Quel che resta del nostro senso critico maltrattato
Scena prima. Ci sono due ragazzi giovani che vivono a Milano. Lui, Gianfranco, è pugliese di origine. Lei, Beatrice, è valtellinese. Percorrono con sguardo bello la loro vacanza. Due ragazzi come tanti altri. Sorridono strizzando gli occhi all’orizzonte, leggono qualche riga da un libro, parlano fitti fitti.
Che cosa c’è di più rituale e stantìo dello scoprire quello che è già noto? Dell’apprezzare quello che è senso comune apprezzare, e rispondere in una determinata situazione così come va fatto. Navigando solo nel mare piatto del buon senso, di quell’insieme di regole e consuetudine che tengono al riparo, impediscono i venti forti delle scoperte, la sorpresa, l’inaspettato.

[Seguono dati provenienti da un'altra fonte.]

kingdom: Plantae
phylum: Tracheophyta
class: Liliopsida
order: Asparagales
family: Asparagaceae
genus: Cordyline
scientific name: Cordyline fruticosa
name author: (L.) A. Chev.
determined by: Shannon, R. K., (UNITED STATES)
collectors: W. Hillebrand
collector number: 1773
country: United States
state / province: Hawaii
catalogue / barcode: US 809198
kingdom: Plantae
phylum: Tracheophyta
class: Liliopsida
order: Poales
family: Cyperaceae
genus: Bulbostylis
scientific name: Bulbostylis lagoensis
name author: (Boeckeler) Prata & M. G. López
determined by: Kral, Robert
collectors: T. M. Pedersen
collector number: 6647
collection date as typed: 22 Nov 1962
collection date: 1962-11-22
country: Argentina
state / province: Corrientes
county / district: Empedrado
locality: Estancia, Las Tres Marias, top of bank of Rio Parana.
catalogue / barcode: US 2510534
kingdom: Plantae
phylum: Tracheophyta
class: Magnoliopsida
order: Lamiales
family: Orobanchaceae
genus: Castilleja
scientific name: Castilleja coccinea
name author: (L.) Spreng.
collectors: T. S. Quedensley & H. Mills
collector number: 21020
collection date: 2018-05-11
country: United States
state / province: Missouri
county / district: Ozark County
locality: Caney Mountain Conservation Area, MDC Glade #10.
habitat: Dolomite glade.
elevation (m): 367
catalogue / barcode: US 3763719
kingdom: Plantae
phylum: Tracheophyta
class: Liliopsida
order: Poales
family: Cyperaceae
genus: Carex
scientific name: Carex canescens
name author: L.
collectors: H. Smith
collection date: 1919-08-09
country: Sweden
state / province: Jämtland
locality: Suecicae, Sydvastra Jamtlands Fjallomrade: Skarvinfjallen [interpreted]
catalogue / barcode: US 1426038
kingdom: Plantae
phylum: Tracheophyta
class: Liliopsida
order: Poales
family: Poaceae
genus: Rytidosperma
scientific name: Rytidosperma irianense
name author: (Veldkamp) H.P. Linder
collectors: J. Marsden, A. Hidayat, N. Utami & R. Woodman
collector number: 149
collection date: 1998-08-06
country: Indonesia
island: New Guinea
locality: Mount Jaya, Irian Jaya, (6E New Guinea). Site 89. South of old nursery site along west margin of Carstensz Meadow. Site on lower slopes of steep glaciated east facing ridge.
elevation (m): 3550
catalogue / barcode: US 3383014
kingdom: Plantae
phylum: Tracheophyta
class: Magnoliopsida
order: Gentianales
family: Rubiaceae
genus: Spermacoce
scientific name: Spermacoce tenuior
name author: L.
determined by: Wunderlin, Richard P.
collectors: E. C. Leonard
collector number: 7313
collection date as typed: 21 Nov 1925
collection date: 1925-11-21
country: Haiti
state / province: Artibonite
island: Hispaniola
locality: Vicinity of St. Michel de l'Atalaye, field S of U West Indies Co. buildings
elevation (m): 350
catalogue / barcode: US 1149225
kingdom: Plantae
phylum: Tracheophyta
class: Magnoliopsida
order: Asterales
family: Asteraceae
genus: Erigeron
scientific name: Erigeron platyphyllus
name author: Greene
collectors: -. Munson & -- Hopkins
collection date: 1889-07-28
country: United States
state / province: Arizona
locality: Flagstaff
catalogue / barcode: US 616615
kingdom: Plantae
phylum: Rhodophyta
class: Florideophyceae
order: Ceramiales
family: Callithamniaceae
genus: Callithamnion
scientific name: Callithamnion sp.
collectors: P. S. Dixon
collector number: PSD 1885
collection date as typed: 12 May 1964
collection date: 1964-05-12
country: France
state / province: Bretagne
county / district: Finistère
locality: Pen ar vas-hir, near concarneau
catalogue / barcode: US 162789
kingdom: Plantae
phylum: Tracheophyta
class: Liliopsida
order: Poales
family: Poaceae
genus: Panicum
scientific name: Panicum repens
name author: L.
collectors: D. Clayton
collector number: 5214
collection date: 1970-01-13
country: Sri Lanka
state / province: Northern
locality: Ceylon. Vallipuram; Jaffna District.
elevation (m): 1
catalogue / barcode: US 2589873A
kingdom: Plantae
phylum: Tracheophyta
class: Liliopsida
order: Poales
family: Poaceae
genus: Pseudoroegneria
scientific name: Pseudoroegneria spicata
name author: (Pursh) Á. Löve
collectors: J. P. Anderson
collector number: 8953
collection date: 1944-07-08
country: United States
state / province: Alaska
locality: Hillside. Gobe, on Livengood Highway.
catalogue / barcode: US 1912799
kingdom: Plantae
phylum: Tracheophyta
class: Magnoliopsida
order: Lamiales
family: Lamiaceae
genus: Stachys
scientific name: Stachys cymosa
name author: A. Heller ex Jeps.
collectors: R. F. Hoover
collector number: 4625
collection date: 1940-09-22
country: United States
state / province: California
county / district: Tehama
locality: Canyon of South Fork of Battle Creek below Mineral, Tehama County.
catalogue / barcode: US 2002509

Scena seconda. Gianfranco e Beatrice si incuriosiscono di ciò che è sconosciuto. Si dialoga. Pensano che la cultura possa essere fertile nell’incontro, non chiudendosi nella nicchia dei pochi, dei pochi che parlano la stessa lingua inaccessibile ai tanti. Beatrice sfoglia una rivista e legge una poesia. Una breve poesia scritta da un poeta sconosciuto ai più, solo parole, cadenzate e sciolte in brevi frasi, nero su bianco. Poesia irrituale, inattesa. Non la poesia di un Pinco Pallino noto o di qualche personaggio mediatico da apprezzare a prescindere. Solo parole, le parole di Andrea Peracchi, giovane sensibile poeta.
Perdona la grazia maldestra del mio altare,
la mia sciupata devozione.
Perdona se la fronte mi s’imperla,
se le dita scoppiano in fiore
e inciampo contro i sassi
chiamandoli montagne.
È splendido ora, ma cosa intendo?
Tu lascia fare al fiato mi dico lascia
che soffi le vesti, inventi le piume, danzi gli umori.
È splendido ora, dovresti credermi.
Dovresti credere a queste pose,
l’avvento carnoso delle cose disfa le labbra
senza ragione, non chiede perdono.
Da sempre ti aspettavo a questi incroci.
E quanta paglia parla ora
quanta paglia il vento muove
quanta arsura nella gola
quanto dura la tua sconsiderata persona.
Scena terza. L’orizzonte è pieno di persone che non ascoltano mai. Di profeti della cultura che non considerano una sola parola se non la propria, di artisti del soliloquio, di lagnosi convinti che la sorte cinica e bara si accanisca contro di loro o che la cultura si faccia solo con la biografia di personaggi conosciuti con i quali scattarsi un selfie.
Può esserci qualcosa di diverso. Un altro mondo possibile, reale e non virtuale. Dove il pensiero di fa azione, la testimonianza agisce sul terreno culturale dell’incontro, dell’incontro come dono. Tanto più se l’incontro è con lo sconosciuto, se spalanca la vita a orizzonti diversi, meno mediatici e celebrativi, meno conformisti in fin dei conti. La scoperta è poesia.
Beatrice legge Peracchi che non conosce e scatta la scintilla. Vuole leggerne ancora, di quelle poesie. Sfogliare ancora pagine sconosciute alla scoperta. E la scoperta è necessaria per mettere in discussione ogni aspetto del conformismo che si vive e che procede sicuro tra politica e cultura.
Conclusioni. Siamo ancora in grado di cogliere la bellezza di una poesia, di un’opera d’arte, di un’immagine, di un paesaggio, di un vino? Dico, siamo in grado senza che qualcuno non definisca prima il valore di quello che stiamo per leggere, ascoltare, bere o vedere? Mi pare di cogliere in giro tanta omologazione, poche domande, zero senso critico. E coro, muto e annuitivo coro. Per questo lo sguardo puro di due ragazzi che non si arrendono mi riempie il cuore di gioia.
Viva Beatrice, che con i suoi occhi sognanti scopre il sogno nelle parole di Andrea Peracchi che non conosce. E si fida della scoperta, della bellezza dell’incontro e di ciò che la realtà dice davvero. Senza sovrastrutture mediatiche e dilazioni del pensiero virtuali. Con senso critico, per il mistero e lo stupore.